Pongsak was accompanied on his visit by officials from Thailand’s National Economic and Social Development Board as well as from the finance and interior ministries.
The Bangkok Post said the Thai government was anxious to resolve planning and financing issues before the Thai-Myanmar Joint Coordinating Committee meets in Bangkok.
The huge US$50 billion project has been stalled since the chief developer, which was awarded a licence by the former military regime in 2008, announced that it lacked the funds to go it alone. Bangkok-based Italian-Thai Development company (ITD) is seeking Japanese investors to help.
President Thein Sein’s government also blocked plans by ITD to power the port with a massive 4,000 megawatts electricity generating station fueled by coal.
Burma’s Economic Growth Rising Fast, but So Is Inflation, Says Bank
Burma’s economy rebirth is moving faster than happened in Eastern Europe after the end of the Iron Curtain and the Soviet Union in the 1990s, the World Bank said.
Burma’s economic growth rate this year is expected to be a high 6.8 percent, but inflation is also rising rapidly—doubling in the 2013-14 financial year to 5.6 percent compared with 2.8 percent in the previous year, said the bank in a new report presented to international media in Bangkok.
However, Burma remains near the bottom of a world ranking on ease of doing business, positioned at 182 out of 189 countries, said Ulrich Zachau, director of the bank’s Bangkok office.
“There are many factors playing a role. [Burma] has taken the first very important step and passed the foreign investment law.
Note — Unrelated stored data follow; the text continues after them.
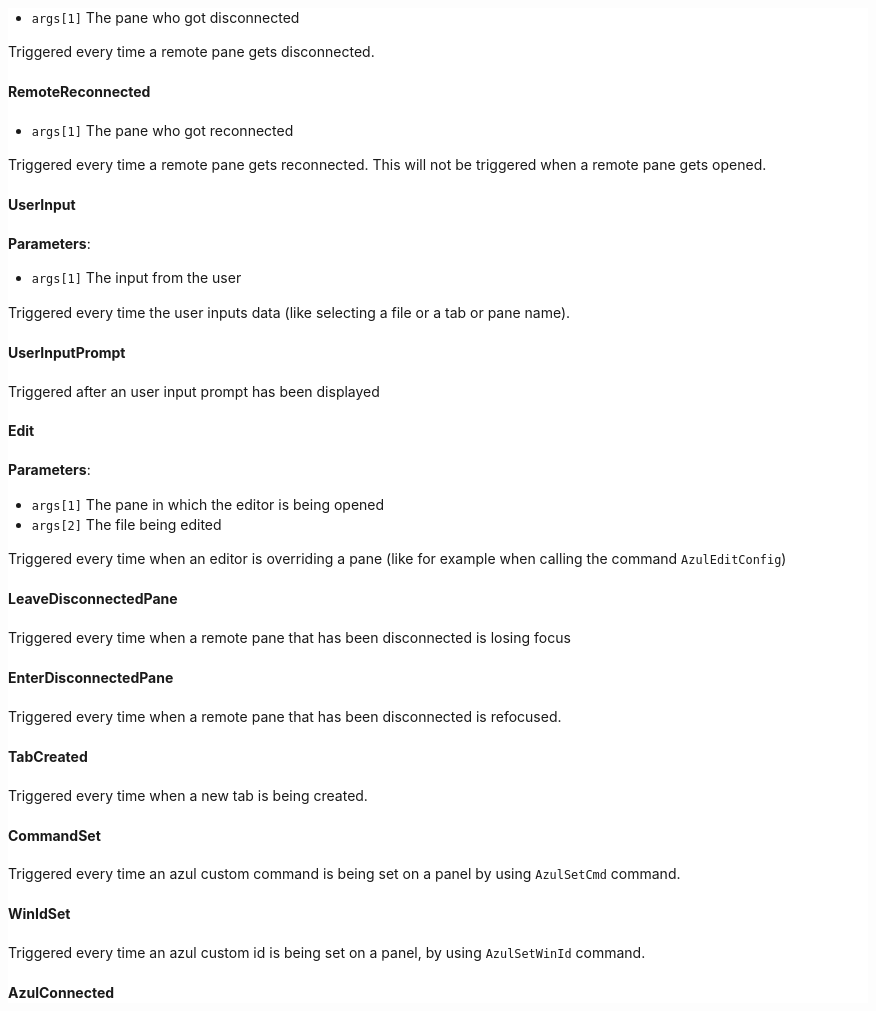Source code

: * `args[1]` The pane who got disconnected

Triggered every time a remote pane gets disconnected.

#### RemoteReconnected

* `args[1]` The pane who got reconnected

Triggered every time a remote pane gets reconnected. This will not be
triggered when a remote pane gets opened.

#### UserInput

**Parameters**:

* `args[1]` The input from the user

Triggered every time the user inputs data (like selecting a file or a tab or
pane name).

#### UserInputPrompt

Triggered after an user input prompt has been displayed

#### Edit

**Parameters**:

* `args[1]` The pane in which the editor is being opened
* `args[2]` The file being edited

Triggered every time when an editor is overriding a pane (like for example
when calling the command `AzulEditConfig`)

#### LeaveDisconnectedPane

Triggered every time when a remote pane that has been disconnected is losing
focus

#### EnterDisconnectedPane

Triggered every time when a remote pane that has been disconnected is
refocused.

#### TabCreated

Triggered every time when a new tab is being created.

#### CommandSet

Triggered every time an azul custom command is being set on a panel by using
`AzulSetCmd` command.

#### WinIdSet

Triggered every time an azul custom id is being set on a panel, by using
`AzulSetWinId` command.

#### AzulConnected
It does make foreign investment in Myanmar [Burma] better than it was before,” Zachau was quoted by The Nation newspaper as saying.
“Of course many things are still needed to be done. It is a huge agenda of economic reform and there remain some concerns as there remain in other countries.”
Bids Deadline Nears for Burma’s Offshore Oil and Gas Block ‘Jewels’
Final bids from major international oil companies for one or more of the 30 offshore exploration and development blocks in Burma’s coastal waters are expected in the run up to a cut off deadline of Nov. 15.
More than 60 firms are qualified to bid for the blocks after being short-listed earlier this year by the Ministry of Energy and the Myanmar Oil and Gas Enterprise (MOGE).
“The greatest draws for the largest companies are the 19 deep water offshore fields being offered,” said London’s Financial Times. “These far offshore assets, accounting for almost four-fifths of [Burma’s] deep water licences, are among the country’s energy crown jewels, analysts say,” the paper reported.
“This is an unusually blind auction because the government does not have the technical capacity to assess the geology.”
The Financial Times described the blocks as particularly attractive because of “surging demand from China, South Korea, Thailand and Japan” means gas prices are high.
The winners of the bids may not be announced until the first quarter of 2014.
Japan to Invest in Rubber Production in Burma for Export Markets
Japanese rubber producers have reached a provisional agreement with Burma on the manufacturing and export of the commodity, said the Myanmar Rubber Planters and Producers Association (MRPPA).
A memo of understanding was signed with the Japan Rubber Manufacturers Association and the Rubber Trade Association of Japan.
The agreement calls for Japanese companies to invest in manufacturing plants in Burma and for high quality rubber to be exported to Japan, said Eleven Media.
The first investment will focus on developing quality rubber plantations in Mon State that will be capable of competing in international markets, MRPPA secretary Khine Myint said.
The Japanese investors will soon carry out an assessment of the current state of the rubber business in Burma.